Deteneva numerosi uccelli di specie protetta occultandoli in diverse parti di un edificio, tenuti al buio dopo essere stati catturati mediante l’utilizzo di richiami acustici vietati dalla legge. È quanto scoperto dagli agenti della Polizia Provinciale di Caserta, diretti dal Colonnello Biagio Chiariello, che si sono avvalsi della collaborazione di esperti della Lipu di Napoli, nominati ausiliari di polizia giudiziaria.

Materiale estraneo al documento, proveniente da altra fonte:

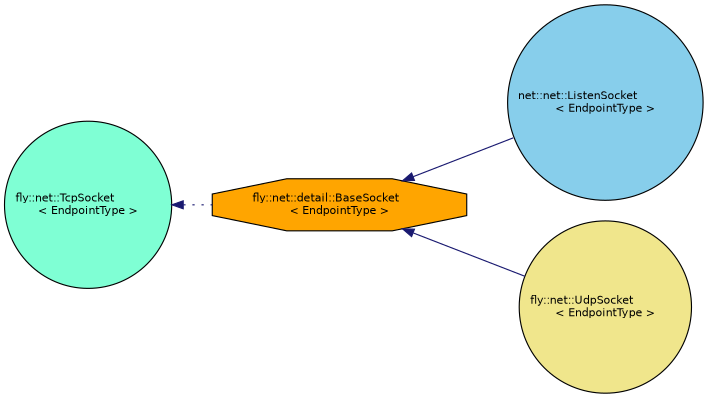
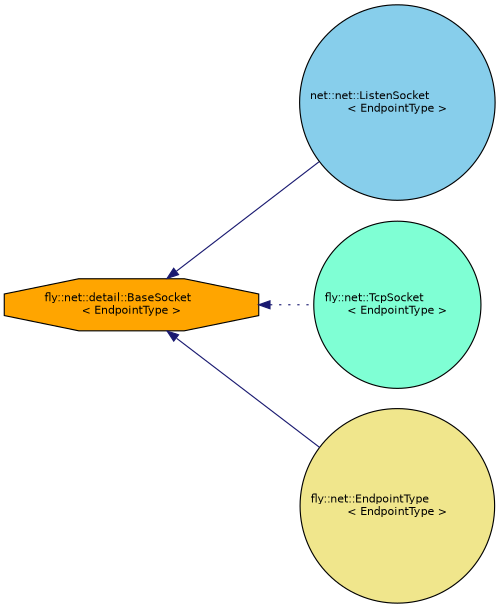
  digraph {
    fontname="DejaVu Sans"
    rankdir=LR
    node [color=black fontname="DejaVu Sans" fontsize=10 shape=circle style=filled]
    edge [color=midnightblue dir=back fontname="DejaVu Sans" fontsize=10 labelfontname=Helvetica labelfontsize=10 style=solid]
    n1 [fillcolor=orange fontcolor=black height=0.2 label="fly::net::detail::BaseSocket\l\< EndpointType \>" shape=octagon width=0.4]
    n2 [fillcolor=skyblue height=0.2 label="net::net::ListenSocket\l\< EndpointType \>" width=0.4]
    n3 [fillcolor=aquamarine height=0.2 label="fly::net::TcpSocket\l\< EndpointType \>" width=0.4]
-   n4 [fillcolor=khaki height=0.2 label="fly::net::UdpSocket\l\< EndpointType \>" width=0.4]
+   n4 [fillcolor=khaki height=0.2 label="fly::net::EndpointType\l\< EndpointType \>" width=0.4]
    n1 -> n2
-   n3 -> n1 [style=dotted]
+   n1 -> n3 [style=dotted]
    n1 -> n4
  }
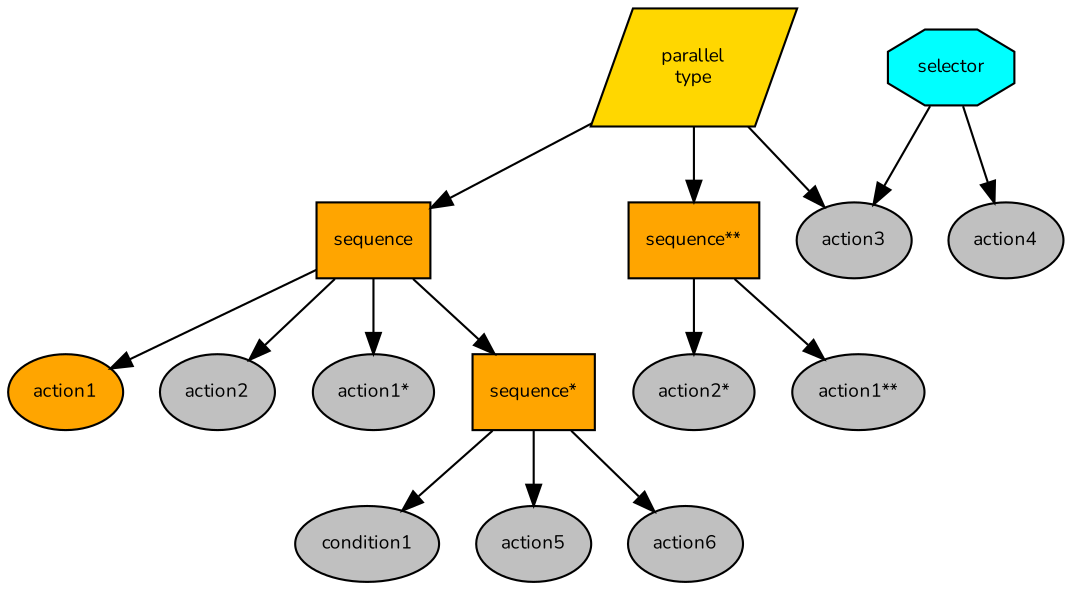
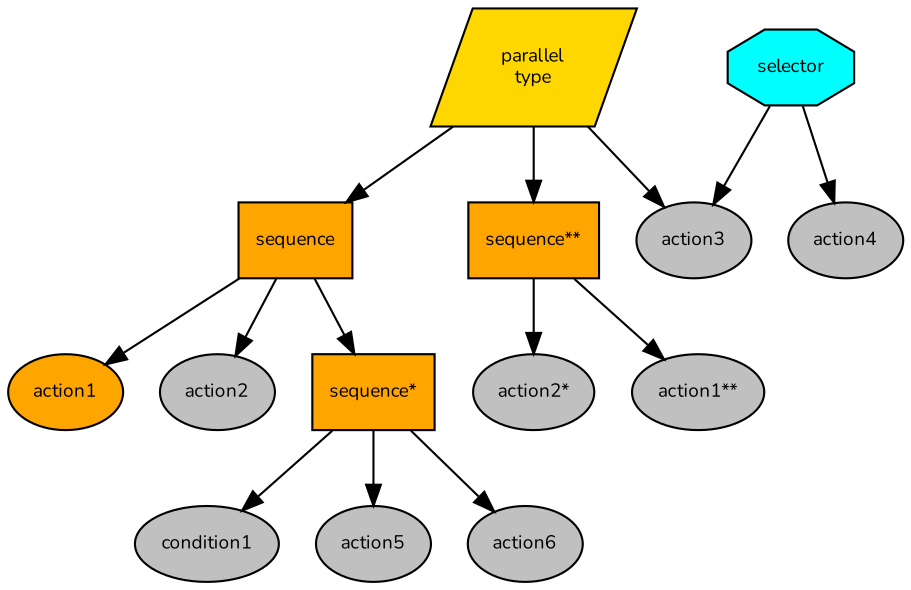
  digraph {
    fontname=Nunito
    ordering=out
    node [fillcolor=gray fontcolor=black fontname=Nunito fontsize=9 shape=ellipse style=filled]
    edge [fontname=Nunito]
    n1 [fillcolor=gold label="parallel\ntype" shape=parallelogram]
    n2 [fillcolor=orange label=sequence shape=box]
    n3 [fillcolor=orange label="sequence**" shape=box]
    n4 [label=action3]
    n5 [fillcolor=orange label=action1]
    n6 [label=action2]
-   n7 [label="action1*"]
    n8 [fillcolor=orange label="sequence*" shape=box]
    n9 [fillcolor=cyan label=selector shape=octagon]
    n10 [label=action4]
    n11 [label="action2*"]
    n12 [label="action1**"]
    n13 [label=condition1]
    n14 [label=action5]
    n15 [label=action6]
    n1 -> n2
    n1 -> n3
    n1 -> n4
    n2 -> n5
    n2 -> n6
-   n2 -> n7
    n2 -> n8
    n3 -> n11
    n3 -> n12
    n8 -> n13
    n8 -> n14
    n8 -> n15
    n9 -> n4
    n9 -> n10
  }
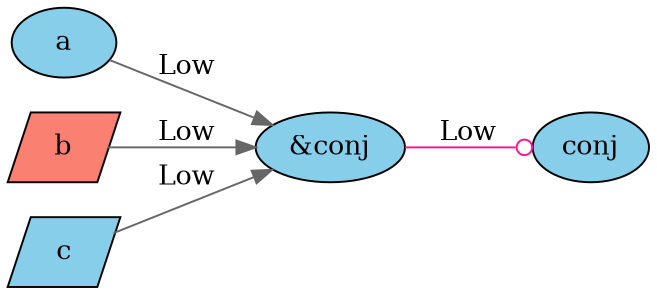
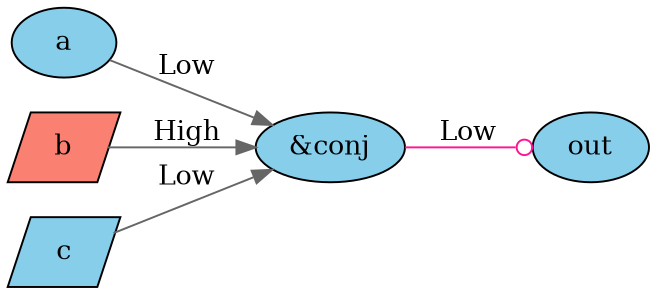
  digraph {
    rankdir=LR
    node [fillcolor=skyblue shape=ellipse style=filled]
    edge [arrowhead=normal color=gray40]
    n1 [label="&conj"]
-   out [label=conj]
+   out
    a
    b [fillcolor=salmon shape=parallelogram]
    c [shape=parallelogram]
    n1 -> out [arrowhead=odot color=deeppink label=Low]
    a -> n1 [label=Low]
-   b -> n1 [label=Low]
+   b -> n1 [label=High]
    c -> n1 [label=Low]
  }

Nel corso di un controllo effettuato nel territorio di Trentola Ducenta, gli agenti hanno accertato la presenza, all’interno di uno stabile di due piani, di oltre 80 volatili detenuti illegalmente da un uomo di 60 anni. Tra questi, 12 esemplari appartenevano a specie protette dalla normativa vigente. Rinvenute inoltre diverse uova non ancora schiuse, derivanti da accoppiamenti di ibridi. A seguito di un’accurata attività ispettiva, sono stati trovati anche dispositivi acustici utilizzati come richiami per attirare gli uccelli nelle reti, pratica espressamente vietata dalla legge.

Al termine delle operazioni, l’uomo è stato denunciato alla Procura della Repubblica presso il Tribunale competente, mentre i 12 esemplari appartenenti a specie protette sono stati sottoposti a sequestro.

L’operazione rientra nel più ampio programma di controlli condotto dalla Polizia Provinciale di Caserta su tutto il territorio provinciale, finalizzato al contrasto del bracconaggio e alla tutela della fauna selvatica. I controlli si inseriscono inoltre nell’ambito dell’intensificazione delle attività di vigilanza disposta dal presidente della Provincia di Caserta, Anacleto Colombiano.